We want to get to that level, obviously, but commercially available AR devices (i.e. typical smartphones) simply cannot support them. High-fidelity 3D models can be huge files with millions of faces and vertices. Large open worlds may have thousands of objects that require individual shadows, lighting, pathing, behavior, and other rendering considerations. User actions and interactions within a scene may require serious computational power. Without addressing these challenges and more, AR cannot live up to the wild potential of our imaginations.

 

So what can we do about it?

Enter render streaming. Realistically, modern AR devices can’t take care of all these issues…but desktop machines have more than enough horsepower. The proof is in the pudding: we see in the examples of open-world video games previously mentioned that we can very much create whole worlds from scratch and render them fluidly at high FPS rates. So let’s outsource the work!

The process of render streaming starts with an XR application running on a machine with a much stronger GPU than a smartphone (at scale, a server, physical or cloud-based). Then, each processed, rendered frame of the experience, generated in real time, is sent to the display device (your smartphone). Any inputs from the display device, such as the camera feed and touch, gyroscope, and motion sensors, are transmitted back to the server to be processed in the XR application, then the next updated frame is sent to the display device. It’s like on-demand video streaming, with an extra layer of input from the viewing device. This frees the viewing device from actually having to handle the computational load. Its only responsibility now is to stream the graphics and audio, which modern devices are more than capable of doing efficiently. Even better, this streaming solution is browser-compatible through the WebRTC protocol, meaning that developers don’t need to worry about cross-platform compatibility, and users don’t need to download additional applications.
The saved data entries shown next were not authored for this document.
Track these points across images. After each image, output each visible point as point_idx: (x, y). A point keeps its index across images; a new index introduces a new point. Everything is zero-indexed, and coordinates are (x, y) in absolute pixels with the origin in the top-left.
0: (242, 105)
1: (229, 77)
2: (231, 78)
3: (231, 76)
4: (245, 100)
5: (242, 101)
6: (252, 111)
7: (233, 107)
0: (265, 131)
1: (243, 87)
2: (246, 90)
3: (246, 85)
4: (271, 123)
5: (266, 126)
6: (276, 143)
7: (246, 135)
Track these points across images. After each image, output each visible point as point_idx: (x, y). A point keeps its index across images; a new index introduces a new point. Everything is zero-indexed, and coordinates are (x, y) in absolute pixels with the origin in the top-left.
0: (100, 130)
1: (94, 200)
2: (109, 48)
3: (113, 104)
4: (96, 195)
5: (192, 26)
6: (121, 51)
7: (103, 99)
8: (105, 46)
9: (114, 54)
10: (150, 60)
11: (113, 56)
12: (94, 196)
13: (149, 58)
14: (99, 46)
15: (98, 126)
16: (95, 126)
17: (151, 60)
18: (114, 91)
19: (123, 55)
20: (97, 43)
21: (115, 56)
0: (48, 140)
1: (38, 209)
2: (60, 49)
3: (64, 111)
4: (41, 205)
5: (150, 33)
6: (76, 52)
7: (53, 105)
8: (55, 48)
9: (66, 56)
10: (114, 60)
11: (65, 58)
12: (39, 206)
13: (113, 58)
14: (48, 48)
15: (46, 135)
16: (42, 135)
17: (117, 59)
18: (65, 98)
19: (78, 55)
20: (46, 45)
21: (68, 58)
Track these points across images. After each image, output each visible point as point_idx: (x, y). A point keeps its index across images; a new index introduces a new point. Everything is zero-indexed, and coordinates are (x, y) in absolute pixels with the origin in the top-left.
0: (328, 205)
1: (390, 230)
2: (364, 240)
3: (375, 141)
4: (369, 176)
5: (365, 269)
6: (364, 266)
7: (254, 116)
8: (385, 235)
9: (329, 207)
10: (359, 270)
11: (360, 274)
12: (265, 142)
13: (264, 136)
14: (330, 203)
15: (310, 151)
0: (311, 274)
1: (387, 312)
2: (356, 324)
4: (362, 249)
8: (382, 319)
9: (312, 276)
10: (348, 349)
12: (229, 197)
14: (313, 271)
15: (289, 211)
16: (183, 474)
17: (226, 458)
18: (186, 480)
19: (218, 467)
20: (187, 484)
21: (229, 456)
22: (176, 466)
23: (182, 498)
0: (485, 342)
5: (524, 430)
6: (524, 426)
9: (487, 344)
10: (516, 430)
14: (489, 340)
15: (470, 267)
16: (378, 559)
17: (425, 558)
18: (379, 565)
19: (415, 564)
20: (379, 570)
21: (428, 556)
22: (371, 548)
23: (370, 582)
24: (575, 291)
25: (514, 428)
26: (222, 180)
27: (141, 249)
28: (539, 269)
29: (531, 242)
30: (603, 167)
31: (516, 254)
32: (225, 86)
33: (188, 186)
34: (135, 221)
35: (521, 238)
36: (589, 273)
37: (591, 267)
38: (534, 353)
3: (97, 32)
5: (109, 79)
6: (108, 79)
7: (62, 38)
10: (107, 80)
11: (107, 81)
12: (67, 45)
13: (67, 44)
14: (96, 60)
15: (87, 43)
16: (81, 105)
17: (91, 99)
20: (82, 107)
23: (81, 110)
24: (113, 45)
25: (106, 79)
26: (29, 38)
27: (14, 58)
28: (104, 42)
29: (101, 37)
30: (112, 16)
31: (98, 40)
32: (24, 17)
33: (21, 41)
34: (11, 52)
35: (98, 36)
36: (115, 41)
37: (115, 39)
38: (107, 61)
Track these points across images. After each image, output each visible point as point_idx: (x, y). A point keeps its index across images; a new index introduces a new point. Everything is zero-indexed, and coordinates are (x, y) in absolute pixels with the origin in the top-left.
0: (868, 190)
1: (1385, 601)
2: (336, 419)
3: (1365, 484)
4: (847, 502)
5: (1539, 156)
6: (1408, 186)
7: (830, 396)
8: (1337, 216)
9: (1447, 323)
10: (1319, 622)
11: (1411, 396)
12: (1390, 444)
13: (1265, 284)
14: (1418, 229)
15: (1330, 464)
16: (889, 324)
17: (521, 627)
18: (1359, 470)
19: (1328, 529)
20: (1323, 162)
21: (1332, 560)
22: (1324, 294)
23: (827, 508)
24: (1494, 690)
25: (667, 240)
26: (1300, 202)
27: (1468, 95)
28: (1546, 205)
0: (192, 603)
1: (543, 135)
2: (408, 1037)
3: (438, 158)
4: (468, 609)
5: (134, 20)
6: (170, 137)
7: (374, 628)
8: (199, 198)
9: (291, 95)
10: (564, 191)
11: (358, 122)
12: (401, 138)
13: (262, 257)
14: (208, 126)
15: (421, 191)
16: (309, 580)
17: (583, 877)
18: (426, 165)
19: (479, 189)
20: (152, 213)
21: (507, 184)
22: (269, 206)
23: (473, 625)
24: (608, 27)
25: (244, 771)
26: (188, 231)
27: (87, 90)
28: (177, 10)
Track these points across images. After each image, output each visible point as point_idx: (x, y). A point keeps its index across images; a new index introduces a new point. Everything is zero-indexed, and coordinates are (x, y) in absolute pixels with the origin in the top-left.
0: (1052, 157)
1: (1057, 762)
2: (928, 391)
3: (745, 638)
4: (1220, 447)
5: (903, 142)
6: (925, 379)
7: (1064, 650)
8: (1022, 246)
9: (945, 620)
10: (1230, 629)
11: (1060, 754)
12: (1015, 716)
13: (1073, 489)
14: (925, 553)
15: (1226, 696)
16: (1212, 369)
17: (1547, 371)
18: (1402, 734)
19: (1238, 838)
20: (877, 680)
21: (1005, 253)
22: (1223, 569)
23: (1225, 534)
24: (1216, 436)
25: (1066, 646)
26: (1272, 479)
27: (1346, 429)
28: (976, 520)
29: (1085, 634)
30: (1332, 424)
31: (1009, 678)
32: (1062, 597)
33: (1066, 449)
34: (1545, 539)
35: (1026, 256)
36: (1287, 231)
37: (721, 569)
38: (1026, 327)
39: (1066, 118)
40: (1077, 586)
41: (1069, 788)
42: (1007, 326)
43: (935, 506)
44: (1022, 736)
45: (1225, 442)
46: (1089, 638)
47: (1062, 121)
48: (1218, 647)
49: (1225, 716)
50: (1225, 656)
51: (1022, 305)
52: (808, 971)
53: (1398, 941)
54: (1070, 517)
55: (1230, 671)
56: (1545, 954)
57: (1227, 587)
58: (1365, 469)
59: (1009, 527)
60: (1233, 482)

Diagram of render streaming process using Unreal Engine. Credit: Unreal Engine 2020.

 

There is just one problem: it takes time for input signals to move from the streaming device to the server, be processed, and have results be transmitted back. Nor is this a new challenge; we have long struggled with the same latency issue in modern multiplayer video games and other network applications. For render streaming to become an attractive, widespread option, 5G network connectivity and speeds will be necessary to reduce latency to tolerable levels.

Regardless, it would be wise for developers to get familiar with the technology. All the components are already at hand; not only is 5G availability increasing, but Unity and Unreal Engine have also released native support for render streaming, and cloud services catering to clients who want render streaming at scale are beginning to crop up. The future is already here — we just need to grab onto our screens and watch as the cloud renders the ride.